Были, да сплыли, – сказала Анисья Матвеевна. Сказала, как отрезала.
Ночью Саша лежала без сна. Ну, в самом деле, – думала она, – что я о нем знаю? Ровно ничего. Я не знаю, как он жил до меня, кого любил. А зачем мне знать? Разве это что-нибудь изменит? Разве изменится от этого наша с ним встреча здесь, и то, что он говорил, и как мы прощались на вокзале? Зачем мне знать, что было когда-то?
…Я не буду, я ни за что больше не буду об этом думать…
Я буду думать о чем-нибудь очень хорошем. Как мы с Юлей и Лешей собирали грибы в Ильинском. Вот говорят, старшие сестры редко дружат со своими младшими братьями. А мы с Лешкой всегда дружили. И, наверно, ни одна сестра на свете не любит своего брата так, как я Лешку. Штурман… Лешка – штурман. Даже поверить нельзя. Это он привез Митю в Ильинское. Митя долго тогда не ложился, все ходил по саду… и курил трубку. Уже был август. Да, август, потому что расцвели золотые шары. И рябина стояла красная. А потом мы с ним плыли через речку, и он сказал: "Обопритесь на меня, Саша". А потом он болел, и я его навещала. Зачем я не села тогда рядом с ним? Зачем не обняла? Я не хотела его любить. Ни за что не хотела…
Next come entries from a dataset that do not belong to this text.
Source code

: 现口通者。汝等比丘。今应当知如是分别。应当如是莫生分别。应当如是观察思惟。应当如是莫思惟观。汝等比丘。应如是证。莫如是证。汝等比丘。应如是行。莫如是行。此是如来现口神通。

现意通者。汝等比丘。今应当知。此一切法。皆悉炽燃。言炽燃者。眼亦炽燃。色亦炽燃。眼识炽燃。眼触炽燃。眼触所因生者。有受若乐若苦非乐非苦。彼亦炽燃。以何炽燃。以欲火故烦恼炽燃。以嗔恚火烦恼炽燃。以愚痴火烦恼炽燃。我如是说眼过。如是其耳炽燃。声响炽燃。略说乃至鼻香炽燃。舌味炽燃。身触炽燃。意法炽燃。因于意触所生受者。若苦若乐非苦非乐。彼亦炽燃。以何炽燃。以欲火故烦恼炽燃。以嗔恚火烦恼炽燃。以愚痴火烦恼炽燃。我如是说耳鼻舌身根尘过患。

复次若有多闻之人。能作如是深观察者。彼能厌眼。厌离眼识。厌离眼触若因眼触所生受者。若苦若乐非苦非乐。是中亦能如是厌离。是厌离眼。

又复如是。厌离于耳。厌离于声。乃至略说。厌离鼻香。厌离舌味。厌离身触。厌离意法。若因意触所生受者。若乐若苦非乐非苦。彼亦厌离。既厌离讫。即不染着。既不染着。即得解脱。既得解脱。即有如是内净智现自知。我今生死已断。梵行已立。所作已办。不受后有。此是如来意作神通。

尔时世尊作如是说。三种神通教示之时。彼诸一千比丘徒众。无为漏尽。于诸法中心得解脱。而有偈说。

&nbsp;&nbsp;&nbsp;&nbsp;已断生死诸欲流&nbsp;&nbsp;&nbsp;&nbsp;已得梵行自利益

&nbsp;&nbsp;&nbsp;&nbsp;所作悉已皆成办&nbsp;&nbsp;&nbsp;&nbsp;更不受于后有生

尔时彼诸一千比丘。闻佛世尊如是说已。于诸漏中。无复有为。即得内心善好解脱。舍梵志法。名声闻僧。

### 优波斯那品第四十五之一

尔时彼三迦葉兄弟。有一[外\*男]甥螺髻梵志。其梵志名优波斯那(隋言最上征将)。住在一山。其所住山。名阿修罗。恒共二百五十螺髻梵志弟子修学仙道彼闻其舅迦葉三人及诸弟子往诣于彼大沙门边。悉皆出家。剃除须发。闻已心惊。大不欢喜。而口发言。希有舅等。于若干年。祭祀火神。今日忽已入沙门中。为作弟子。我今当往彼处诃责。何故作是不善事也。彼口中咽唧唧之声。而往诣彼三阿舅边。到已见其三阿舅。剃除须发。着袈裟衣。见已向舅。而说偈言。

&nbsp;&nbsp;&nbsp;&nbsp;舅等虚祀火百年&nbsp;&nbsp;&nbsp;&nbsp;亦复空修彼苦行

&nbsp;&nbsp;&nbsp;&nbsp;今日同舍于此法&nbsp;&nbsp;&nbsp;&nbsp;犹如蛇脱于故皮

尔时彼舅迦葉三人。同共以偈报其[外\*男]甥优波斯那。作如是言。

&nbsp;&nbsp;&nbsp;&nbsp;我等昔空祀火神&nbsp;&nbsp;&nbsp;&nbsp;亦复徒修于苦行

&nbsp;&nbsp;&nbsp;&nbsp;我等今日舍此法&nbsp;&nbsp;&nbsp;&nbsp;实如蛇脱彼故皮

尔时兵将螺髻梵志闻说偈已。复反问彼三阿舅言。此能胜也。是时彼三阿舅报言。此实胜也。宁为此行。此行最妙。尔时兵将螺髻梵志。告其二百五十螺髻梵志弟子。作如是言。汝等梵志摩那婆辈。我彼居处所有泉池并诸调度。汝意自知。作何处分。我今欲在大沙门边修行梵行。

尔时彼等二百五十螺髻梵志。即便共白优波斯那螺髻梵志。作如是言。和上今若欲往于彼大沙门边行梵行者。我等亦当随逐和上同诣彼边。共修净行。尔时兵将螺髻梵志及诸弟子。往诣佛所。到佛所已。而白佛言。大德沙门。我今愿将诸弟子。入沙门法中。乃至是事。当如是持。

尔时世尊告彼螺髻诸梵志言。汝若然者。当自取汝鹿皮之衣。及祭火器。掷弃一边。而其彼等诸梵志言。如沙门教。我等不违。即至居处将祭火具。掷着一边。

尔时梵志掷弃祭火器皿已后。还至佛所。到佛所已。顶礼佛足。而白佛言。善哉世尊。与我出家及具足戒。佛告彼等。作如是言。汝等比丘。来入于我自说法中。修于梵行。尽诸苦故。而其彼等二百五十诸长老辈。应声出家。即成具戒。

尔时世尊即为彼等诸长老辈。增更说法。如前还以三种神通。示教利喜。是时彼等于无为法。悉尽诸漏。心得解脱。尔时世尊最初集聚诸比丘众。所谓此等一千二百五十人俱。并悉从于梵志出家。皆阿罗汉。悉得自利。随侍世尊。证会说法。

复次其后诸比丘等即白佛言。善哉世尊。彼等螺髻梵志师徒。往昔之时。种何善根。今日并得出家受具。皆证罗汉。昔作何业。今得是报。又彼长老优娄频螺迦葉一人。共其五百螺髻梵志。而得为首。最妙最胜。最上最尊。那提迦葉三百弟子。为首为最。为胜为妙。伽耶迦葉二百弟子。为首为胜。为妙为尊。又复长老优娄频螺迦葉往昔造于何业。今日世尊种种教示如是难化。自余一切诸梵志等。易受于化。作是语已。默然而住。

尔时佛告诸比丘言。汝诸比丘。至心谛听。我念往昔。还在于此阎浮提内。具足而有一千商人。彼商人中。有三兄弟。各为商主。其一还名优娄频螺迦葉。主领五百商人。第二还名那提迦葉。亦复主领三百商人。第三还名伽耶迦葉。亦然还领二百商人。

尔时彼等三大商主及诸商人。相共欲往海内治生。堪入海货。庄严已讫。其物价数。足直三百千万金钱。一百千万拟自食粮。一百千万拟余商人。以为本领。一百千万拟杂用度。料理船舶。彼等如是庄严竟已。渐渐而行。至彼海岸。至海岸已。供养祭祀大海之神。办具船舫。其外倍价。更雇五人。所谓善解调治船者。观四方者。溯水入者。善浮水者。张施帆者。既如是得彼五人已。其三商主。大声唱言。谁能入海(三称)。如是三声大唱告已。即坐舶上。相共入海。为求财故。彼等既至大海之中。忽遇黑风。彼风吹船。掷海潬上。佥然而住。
…Сейчас я буду думать про Юлю. Вот кто меня действительно любит. Если бы мы с ней поссорились, я не знаю, как бы я жила на свете. Она не любила Митю – или мне только так казалось? Один раз она сказала: "Он киношник. А все киношники…"
Саша шепотом окликнула:
Анисья Матвеевна, вы спите?
– Чего тебе?
– Анисья Матвеевна, – сказала Саша, глубоко презирая себя, – а какие они были… ну, эти… – Саша почему-то не могла сказать "женщины" и сказала:
– ну, эти лауреатки?
– Лауреатки, и все! – ответила Анисья Матвеевна и повернулась на другой бок.
…А может, он не любил меня? И ему это просто показалось? Приехал, повидал – и понял, что это ему только показалось? Почему человек не может думать, о чем хочет? Почему я думаю о том, от чего мне больно? Я не хочу думать о нем. Но как же не думать? А если он ранен? Если погиб? Что я буду делать без него? Как буду жить? Дышать? А если он жив и здоров и просто забыл обо мне? Ну и пусть. Пусть только будет жив…
– Я ему говорю, – услышала она вдруг голос Анисьи Матвеевны, – неужто не нашел без ребенка? Столько тут толкалось всяких, а ты берешь с дитем? Ты не обижайся, я тебя тогда не видела, какая ты, – знать не знала, вот и спросила. А он говорит: будет тебе глупости болтать. Я, говорит, ее люблю. И дите люблю. Дите никогда не лишнее. Ну, а мне что? Любит так любит, значит, и я обязана. А девчонка что ж… Тощая она у тебя. Кормить надо.